3-18 死ぬには早い
打ち砕け なにもかもを
――――――――――――――――――帝国陸軍准尉 ベランコ・シュトロハウゼン
半島東 火山の麓 脱出路
「・・・獣臭い」
脱出路を出てから豹のように爆走したかと思えば、突然急停止してそんなことを呟きだした旗騎士オレスティラ・スピッツィキーノに、ウィチタ・アンダーバインはそのそばかすが特徴的な頬を指で掻いてため息をついた。

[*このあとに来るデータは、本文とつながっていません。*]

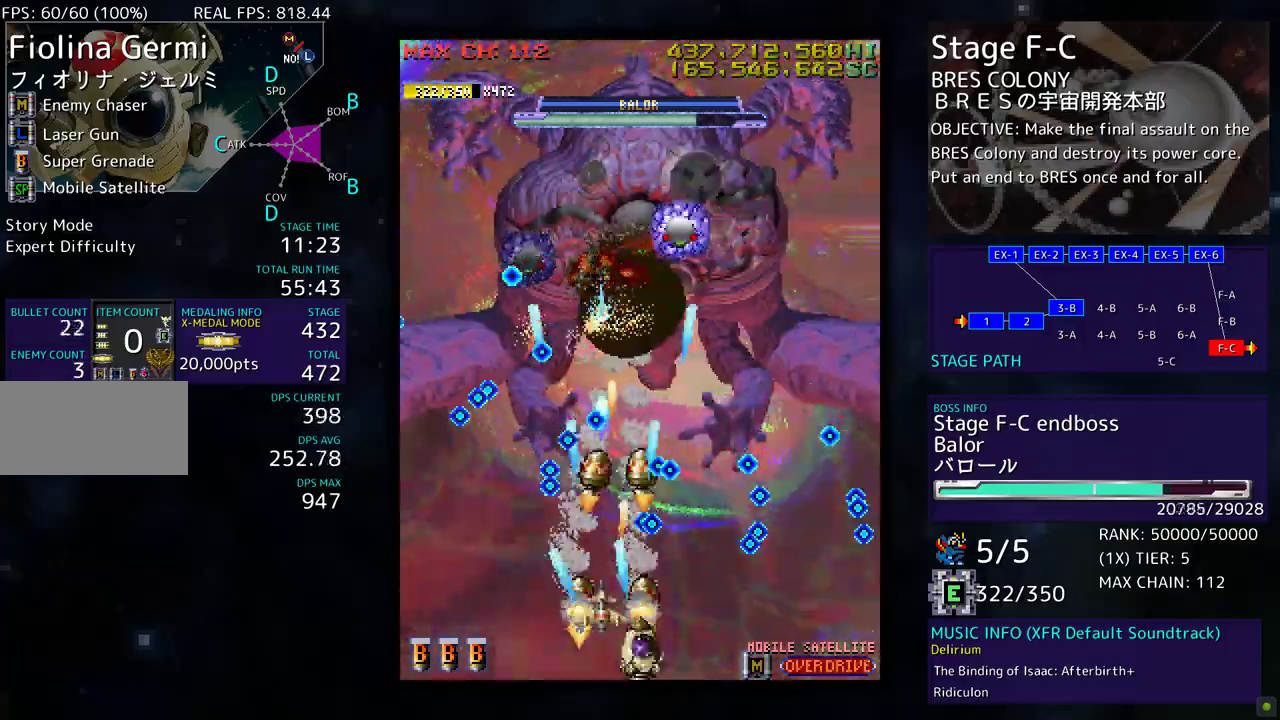
{"buttons": [], "events": [[33, "DPAD_DOWN", "up"], [33, "DPAD_RIGHT", "up"], [167, "DPAD_DOWN", "down"], [167, "DPAD_RIGHT", "down"], [300, "DPAD_DOWN", "up"], [333, "DPAD_RIGHT", "up"], [350, "DPAD_UP", "down"], [383, "DPAD_UP", "up"]]}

「それはそうでしょ、スピッツィキーノ卿。こんな森なんだから動物の一匹や二匹、直ぐそこら辺にいるんじゃないですか」
「・・・フッ」
ウィチタの言葉をオレスティラは鼻で笑うだけで、「そうか」とも「違うな」とも答えなかった。
―なによなによ、このヒト
―洞窟の中からずっと無口だったし
―ほんっとに、旗騎士ってのは何考えてんだが分からないなぁ
まるで同行している騎士や兵士などいないかのように、また猛スピードで走りだすオレスティラにウィチタはげんなりとした顔で再びため息をついた。

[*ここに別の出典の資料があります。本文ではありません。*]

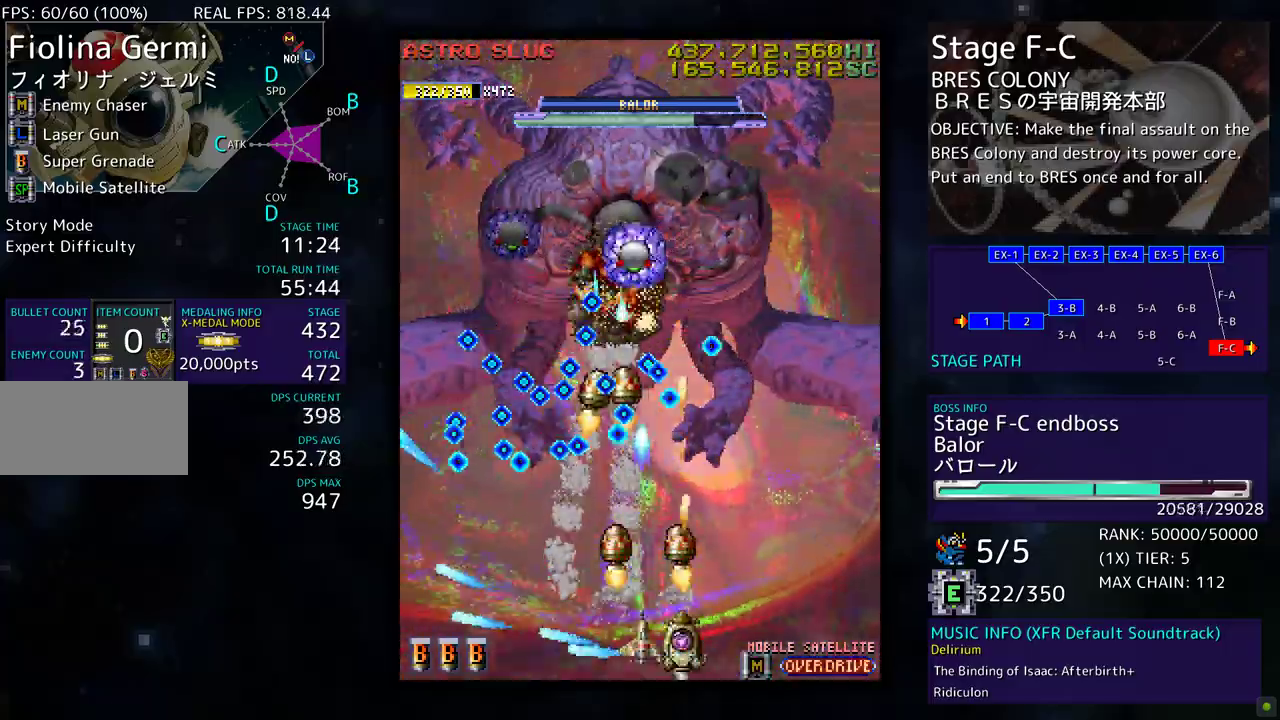
{"buttons": [], "events": [[150, "DPAD_RIGHT", "down"], [250, "DPAD_DOWN", "down"], [267, "DPAD_DOWN", "up"], [267, "DPAD_RIGHT", "up"]]}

それなりに体力には自信があったウィチタだったが、既にオレスティラとは彼女が豆粒のようなサイズに見えるまで距離が離れていた。ひぃひぃと息切れしながらも、再び立ち止まった彼女の下になんとかたどり着いた。
重い装備を抱えた兵士たちはまだだいぶ後ろにおり、騎士たちもウィチタ以外は到着にしばらく時間がかかりそうである。さすがにここで部隊を待つのかと、一息ついたウィチタが水筒に手を伸ばした時、オレスティラが微笑を携えてこちらを見つめているのに気づいた。
女の子には見境なくヘラヘラと寄っていくような、軽薄な性格のウィチタだが、その時はいつもの軽口もナンパ文句も叩けぬほど、彼女のその顔に心を刺された。無口で不愛想なオレスティラであるが、こうしてみると非常に整った美しい顔立ちをしている。
「な、なんです」
「好きだ」
「・・・は?」
ウィチタの疑問を遮って放たれた彼女の言葉に、水筒に口を付けたまま固まった。オレスティラの声音が想像以上に優しかったこともあるが、何を言っているのかもよく分からないし、そしてなぜこの状況でそんなことを言うのか理解できなかった。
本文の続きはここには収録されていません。